Sunday, August 21, 2005

Grillin' and Chillin'

Sunday night’s dinner was a light meal, perfect for a hot day. I pulled out the tiny propane grill and set about doing some chicken and a light orzo salad. All told, I think I had the stove on for 15 minutes to boil and cook the orzo. The following is from a woman on the food network. I like watching her cook and prepare, but sometimes I want to mute her because of her overzealous use of adjectives, it drives me nuts. So Giadia De Laurentis, thank you for the recipe. I will probably make it again.

Grilled Chicken with Basil Dressing
Recipe courtesy Giadia De Laurentis
Yield: 6 servings

2/3 cup extra-virgin olive oil
3 tablespoons plus 1/4 cup fresh lemon juice
1 1/2 teaspoons fennel seeds, coarsely crushed
1 1/2 teaspoons salt
1 teaspoon freshly ground black pepper
6 boneless skinless chicken breasts (I used chicken breast tenderloins, they were cheaper)
1 cup lightly packed fresh basil leaves
1 large clove garlic
1 teaspoon grated lemon zest

Whisk 1/3 cup of oil, 3 tablespoons of lemon juice, fennel seeds, 3/4 teaspoon salt, and 1/2 teaspoon pepper in a heavy-duty re-sealable plastic bag. Add the chicken and seal the bag. Massage the marinade into the chicken. Refrigerate at least 30 minutes and up to 1 day, turning the chicken occasionally. (NOTE: make sure to marinate for longer if you can, I did one hour, not that noticeable. Try for 4 hours if you can.)

Meanwhile, blend the basil, garlic, lemon zest, remaining 1/4 cup lemon juice, 3/4 teaspoon salt, and 1/2 teaspoon pepper in a blender until smooth. Gradually blend in the remaining 1/3 cup oil. Season the basil sauce, to taste, with more salt and pepper, if desired.

Prepare the barbecue for medium-high heat or preheat a grill pan over medium-high heat. Grill the chicken until just cooked through, about 5 minutes per side. Transfer the chicken to plates. Drizzle the basil sauce over and serve.

Orzo Salad
Recipe courtesy Giadia De Laurentis
Yield: 6 servings

4 cups broth (chicken or veggie)
1 1/2 cups orzo
1 (15-ounce) can garbanzo beans, drained and rinsed (I omitted them, not a fan)
1 1/2 cups red and yellow teardrop tomatoes or grape tomatoes, halved
3/4 cup finely chopped red onion
1/2 cup chopped fresh basil leaves
1/4 cup chopped fresh mint leaves
About 3/4 cup Red Wine Vinaigrette, recipe follows
Salt and freshly ground black pepper

Pour the broth into a heavy large saucepan. Cover the pan and bring the broth to a boil over high heat. Stir in the orzo. Cover partially and cook until the orzo is tender but still firm to the bite, stirring frequently, about 7 minutes. Drain the orzo through a strainer. Transfer the orzo to a large wide bowl and toss until the orzo cools slightly. Set aside to cool completely.
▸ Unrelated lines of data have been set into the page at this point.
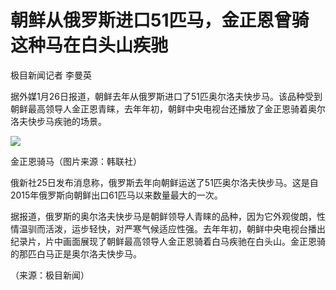 # 朝鲜从俄罗斯进口51匹马，金正恩曾骑这种马在白头山疾驰

极目新闻记者 李曼英

据外媒1月26日报道，朝鲜去年从俄罗斯进口了51匹奥尔洛夫快步马。该品种受到朝鲜最高领导人金正恩青睐，去年年初，朝鲜中央电视台还播放了金正恩骑着奥尔洛夫快步马疾驰的场景。

![](https://inews.gtimg.com/newsapp_bt/0/15629293749/1000)

金正恩骑马（图片来源：韩联社）

俄新社25日发布消息称，俄罗斯去年向朝鲜运送了51匹奥尔洛夫快步马。这是自2015年俄罗斯向朝鲜出口61匹马以来数量最大的一次。

据报道，俄罗斯的奥尔洛夫快步马是朝鲜领导人青睐的品种，因为它外观俊朗，性情温驯而活泼，运步轻快，对严寒气候适应性强。去年年初，朝鲜中央电视台播出纪录片，片中画面展现了朝鲜最高领导人金正恩骑着白马疾驰在白头山。金正恩骑的那匹白马正是奥尔洛夫快步马。

（来源：极目新闻）

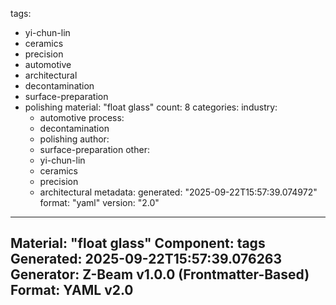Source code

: tags:
  - yi-chun-lin
  - ceramics
  - precision
  - automotive
  - architectural
  - decontamination
  - surface-preparation
  - polishing
material: "float glass"
count: 8
categories:
  industry:
    - automotive
  process:
    - decontamination
    - polishing
  author:
    - surface-preparation
  other:
    - yi-chun-lin
    - ceramics
    - precision
    - architectural
metadata:
  generated: "2025-09-22T15:57:39.074972"
  format: "yaml"
  version: "2.0"

---
Material: "float glass"
Component: tags
Generated: 2025-09-22T15:57:39.076263
Generator: Z-Beam v1.0.0 (Frontmatter-Based)
Format: YAML v2.0
---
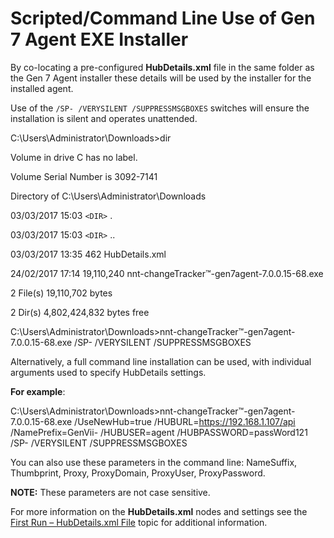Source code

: # Scripted/Command Line Use of Gen 7 Agent EXE Installer

By co-locating a pre-configured **HubDetails.xml** file in the same folder as the Gen 7 Agent
installer these details will be used by the installer for the installed agent.

Use of the `/SP- /VERYSILENT /SUPPRESSMSGBOXES` switches will ensure the installation is silent and
operates unattended.

C:\Users\Administrator\Downloads>dir

Volume in drive C has no label.

Volume Serial Number is 3092-7141

Directory of C:\Users\Administrator\Downloads

03/03/2017 15:03 `<DIR>` .

03/03/2017 15:03 `<DIR>` ..

03/03/2017 13:35 462 HubDetails.xml

24/02/2017 17:14 19,110,240 nnt-changeTracker™-gen7agent-7.0.0.15-68.exe

2 File(s) 19,110,702 bytes

2 Dir(s) 4,802,424,832 bytes free

C:\Users\Administrator\Downloads>nnt-changeTracker™-gen7agent-7.0.0.15-68.exe /SP- /VERYSILENT
/SUPPRESSMSGBOXES

Alternatively, a full command line installation can be used, with individual arguments used to
specify HubDetails settings.

**For example**:

C:\Users\Administrator\Downloads>nnt-changeTracker™-gen7agent-7.0.0.15-68.exe /UseNewHub=true
/HUBURL=https://192.168.1.107/api /NamePrefix=GenVii- /HUBUSER=agent /HUBPASSWORD=passWord121 /SP-
/VERYSILENT /SUPPRESSMSGBOXES

You can also use these parameters in the command line: NameSuffix, Thumbprint, Proxy, ProxyDomain,
ProxyUser, ProxyPassword.

**NOTE:** These parameters are not case sensitive.

For more information on the **HubDetails.xml** nodes and settings see the
[First Run – HubDetails.xml File](../../admin/settings/devicegroups.md#first-run--hubdetailsxml-file)
topic for additional information.
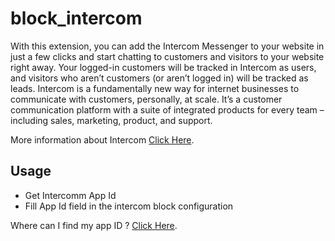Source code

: # block_intercom

With this extension, you can add the Intercom Messenger to your website in just a few clicks and start chatting to customers and visitors to your website right away. Your logged-in customers will be tracked in Intercom as users, and visitors who aren’t customers (or aren’t logged in) will be tracked as leads. 
Intercom is a fundamentally new way for internet businesses to communicate with customers, personally, at scale. It’s a customer communication platform with a suite of integrated products for every team – including sales, marketing, product, and support.

More information about Intercom [Click Here](https://www.intercom.com/).

## Usage
- Get Intercomm App Id
- Fill App Id field in the intercom block configuration

Where can I find my app ID ? [Click Here](https://www.intercom.com/help/en/articles/3539-where-can-i-find-my-workspace-id-app-id).
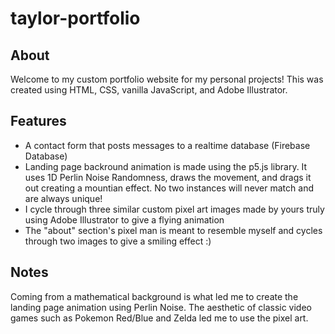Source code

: # taylor-portfolio
## About
Welcome to my custom portfolio website for my personal projects! This was created using HTML, CSS, vanilla JavaScript, and Adobe Illustrator.

## Features
- A contact form that posts messages to a realtime database (Firebase Database)
- Landing page backround animation is made using the p5.js library. It uses 1D Perlin Noise Randomness, draws the movement, and drags it out creating a mountian effect. No two instances will never match and are always unique!
- I cycle through three similar custom pixel art images made by yours truly using Adobe Illustrator to give a flying animation 
- The "about" section's pixel man is meant to resemble myself and cycles through two images to give a smiling effect :)

## Notes
Coming from a mathematical background is what led me to create the landing page animation using Perlin Noise. The aesthetic of classic video games such as Pokemon Red/Blue and Zelda led me to use the pixel art.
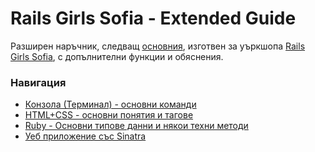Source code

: # Rails Girls Sofia - Extended Guide

Разширен наръчник, следващ [основния](http://railsgirls.hno3.org/sinatra-app-bg/), изготвен за уъркшопа [Rails Girls Sofia](http://railsgirls.com/sofia.html), с допълнителни функции и обяснения. 

### Навигация
- [Конзола (Терминал) - основни команди](https://github.com/carolinepetrova/RailsGirlsSofia-Extended-Guide/blob/master/Console.md)
- [HTML+CSS - основни понятия и тагове](https://github.com/carolinepetrova/RailsGirlsSofia-Extended-Guide/blob/master/HTML_CSS.md)
- [Ruby - Основни типове данни и някои техни методи](https://github.com/carolinepetrova/RailsGirlsSofia-Extended-Guide/blob/master/Ruby.md)
- [Уеб приложение със Sinatra](https://github.com/carolinepetrova/RailsGirlsSofia-Extended-Guide/blob/master/WebApp_Ruby_Sinatra.md)
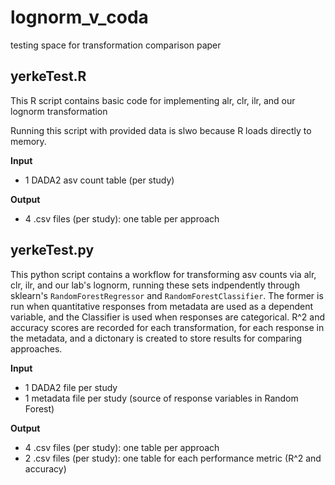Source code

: # lognorm_v_coda
testing space for transformation comparison paper

## yerkeTest.R
This R script contains basic code for implementing alr, clr, ilr, and our lognorm transformation

Running this script with provided data is slwo because R loads directly to memory.

**Input**

- 1 DADA2 asv count table (per study)

**Output**

- 4 .csv files (per study): one table per approach

## yerkeTest.py
This python script contains a workflow for transforming asv counts via alr, clr, ilr, and our lab's lognorm, running these sets indpendently through sklearn's `RandomForestRegressor` and `RandomForestClassifier`. The former is run when quantitative responses from metadata are used as a dependent variable, and the Classifier is used when responses are categorical. R^2 and accuracy scores are recorded for each transformation, for each response in the metadata, and a dictonary is created to store results for comparing approaches. 

**Input**

- 1 DADA2 file per study
- 1 metadata file per study (source of response variables in Random Forest)

**Output**

- 4 .csv files (per study): one table per approach
- 2 .csv files (per study): one table for each performance metric (R^2 and accuracy) 
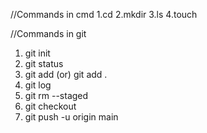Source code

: //Commands in cmd
1.cd
2.mkdir
3.ls
4.touch

//Commands in git
1. git init
2. git status
3. git add <filename> (or) git add .
4. git log
5. git rm --staged <file name>
6. git checkout <id name>
7. git push -u origin main


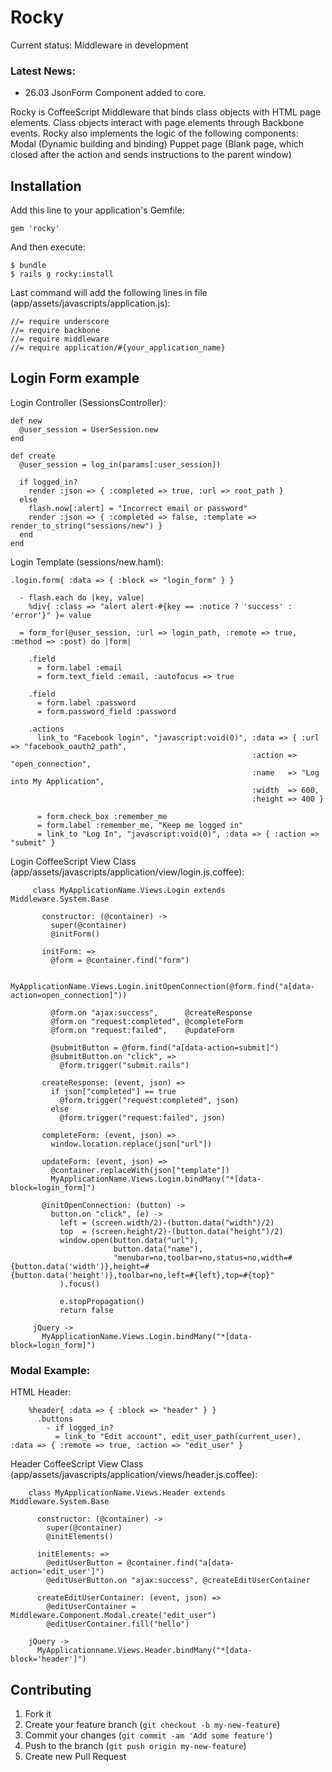 # Rocky

Current status: Middleware in development

### Latest News:
  + 26.03 JsonForm Component added to core.

Rocky is CoffeeScript Middleware that binds class objects with HTML page elements.
Class objects interact with page elements through Backbone events.
Rocky also implements the logic of the following components:
  Modal (Dynamic building and binding)
  Puppet page (Blank page, which closed after the action and sends instructions to the parent window)


## Installation

Add this line to your application's Gemfile:

    gem 'rocky'

And then execute:

    $ bundle
    $ rails g rocky:install

Last command will add the following lines in file (app/assets/javascripts/application.js):

    //= require underscore
    //= require backbone
    //= require middleware
    //= require application/#{your_application_name}

## Login Form example

Login Controller (SessionsController):

    def new
      @user_session = UserSession.new
    end

    def create
      @user_session = log_in(params[:user_session])

      if logged_in?
        render :json => { :completed => true, :url => root_path }
      else
        flash.now[:alert] = "Incorrect email or password"
        render :json => { :completed => false, :template => render_to_string("sessions/new") }
      end
    end

Login Template (sessions/new.haml):

    .login.form{ :data => { :block => "login_form" } }

      - flash.each do |key, value|
        %div{ :class => "alert alert-#{key == :notice ? 'success' : 'error'}" }= value

      = form_for(@user_session, :url => login_path, :remote => true, :method => :post) do |form|

        .field
          = form.label :email
          = form.text_field :email, :autofocus => true

        .field
          = form.label :password
          = form.password_field :password

        .actions
          link_to "Facebook login", "javascript:void(0)", :data => { :url => "facebook_oauth2_path",
                                                          :action => "open_connection",
                                                          :name   => "Log into My Application",
                                                          :width  => 600,
                                                          :height => 400 }

          = form.check_box :remember_me
          = form.label :remember_me, "Keep me logged in"
          = link_to "Log In", "javascript:void(0)", :data => { :action => "submit" }

Login CoffeeScript View Class (app/assets/javascripts/application/view/login.js.coffee):

         class MyApplicationName.Views.Login extends Middleware.System.Base

           constructor: (@container) ->
             super(@container)
             @initForm()

           initForm: =>
             @form = @container.find("form")

             MyApplicationName.Views.Login.initOpenConnection(@form.find("a[data-action=open_connection]"))

             @form.on "ajax:success",      @createResponse
             @form.on "request:completed", @completeForm
             @form.on "request:failed",    @updateForm

             @submitButton = @form.find("a[data-action=submit]")
             @submitButton.on "click", =>
               @form.trigger("submit.rails")

           createResponse: (event, json) =>
             if json["completed"] == true
               @form.trigger("request:completed", json)
             else
               @form.trigger("request:failed", json)

           completeForm: (event, json) =>
             window.location.replace(json["url"])

           updateForm: (event, json) =>
             @container.replaceWith(json["template"])
             MyApplicationName.Views.Login.bindMany("*[data-block=login_form]")

           @initOpenConnection: (button) ->
             button.on "click", (e) ->
               left = (screen.width/2)-(button.data("width")/2)
               top  = (screen.height/2)-(button.data("height")/2)
               window.open(button.data("url"),
                           button.data("name"),
                           "menubar=no,toolbar=no,status=no,width=#{button.data('width')},height=#{button.data('height')},toolbar=no,left=#{left},top=#{top}"
               ).focus()

               e.stopPropagation()
               return false

         jQuery ->
           MyApplicationName.Views.Login.bindMany("*[data-block=login_form]")

### Modal Example:

HTML Header:

        %header{ :data => { :block => "header" } }
          .buttons
            - if logged_in?
              = link_to "Edit account", edit_user_path(current_user), :data => { :remote => true, :action => "edit_user" }

Header CoffeeScript View Class (app/assets/javascripts/application/views/header.js.coffee):

        class MyApplicationName.Views.Header extends Middleware.System.Base

          constructor: (@container) ->
            super(@container)
            @initElements()

          initElements: =>
            @editUserButton = @container.find("a[data-action='edit_user']")
            @editUserButton.on "ajax:success", @createEditUserContainer

          createEditUserContainer: (event, json) =>
            @editUserContainer = Middleware.Component.Modal.create("edit_user")
            @editUserContainer.fill("hello")

        jQuery ->
          MyApplicationname.Views.Header.bindMany("*[data-block='header']")


## Contributing

1. Fork it
2. Create your feature branch (`git checkout -b my-new-feature`)
3. Commit your changes (`git commit -am 'Add some feature'`)
4. Push to the branch (`git push origin my-new-feature`)
5. Create new Pull Request
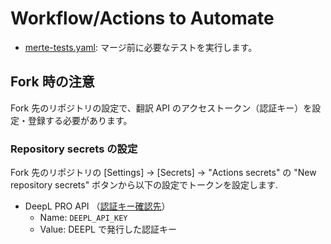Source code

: # Workflow/Actions to Automate

- [merte-tests.yaml](merge-tests.yaml): マージ前に必要なテストを実行します。

## Fork 時の注意

Fork 先のリポジトリの設定で、翻訳 API のアクセストークン（認証キー）を設定・登録する必要があります。

### Repository secrets の設定

Fork 先のリポジトリの [Settings] -> [Secrets] -> "Actions secrets" の "New repository secrets" ボタンから以下の設定でトークンを設定します.

- DeepL PRO API （[認証キー確認先](https://www.deepl.com/pro-account/plan)）
  - Name: `DEEPL_API_KEY`
  - Value: DEEPL で発行した認証キー

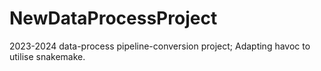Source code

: # NewDataProcessProject
2023-2024 data-process pipeline-conversion project; Adapting havoc to utilise snakemake.
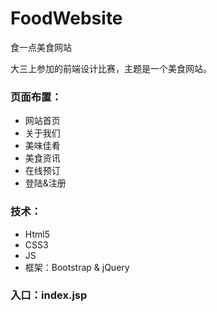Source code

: # FoodWebsite
食一点美食网站

大三上参加的前端设计比赛，主题是一个美食网站。

### 页面布置：
 - 网站首页
 - 关于我们
 - 美味佳肴
 - 美食资讯
 - 在线预订
 - 登陆&注册

### 技术：
 - Html5
 - CSS3
 - JS
 - 框架：Bootstrap & jQuery

### 入口：index.jsp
Toss the orzo with the beans, tomatoes, onion, basil, mint, and enough vinaigrette to coat. Season the salad, to taste, with salt and pepper, and serve at room temperature.

NOTE on the broth: I used chicken, it's what I had. When I cook with canned broth or dry boullion, I like to add a chunk of onion. I feel it naturalizes the flavor a bit, if in a can, there can be a bit of a metallic taste. If dry boullion, there is an obvious "processed" taste. The onion will help that, not eliminate it, but help take it away.

Red Wine Vinaigrette (Yield: 1 3/4 cups)
1/2 cup red wine vinegar
1/4 cup fresh lemon juice
2 teaspoons honey
2 teaspoons salt
3/4 teaspoon freshly ground black pepper
1 cup extra-virgin olive oil

Mix the vinegar, lemon juice, honey, salt, and pepper in a blender. With the machine running, gradually blend in the oil. Season the vinaigrette, to taste, with more salt and pepper, if desired.


Lady Brandenburg said...

All I have to say is, where do I sign up to be married to Scott... who made home-cooked meals SIX DAYS IN A ROW!? I mean, I don't think my mom does that. I'm lucky if I do two nights in a row... usually if I cook one night I "reward" myself by going out the next night thus spending WAY too much money on restaurants. I still think Scott should be the next food critic for the City Paper.

Dancer in DC said...

No way! If he gets a food critic job that means less cooking at home for ME! It's all about ME!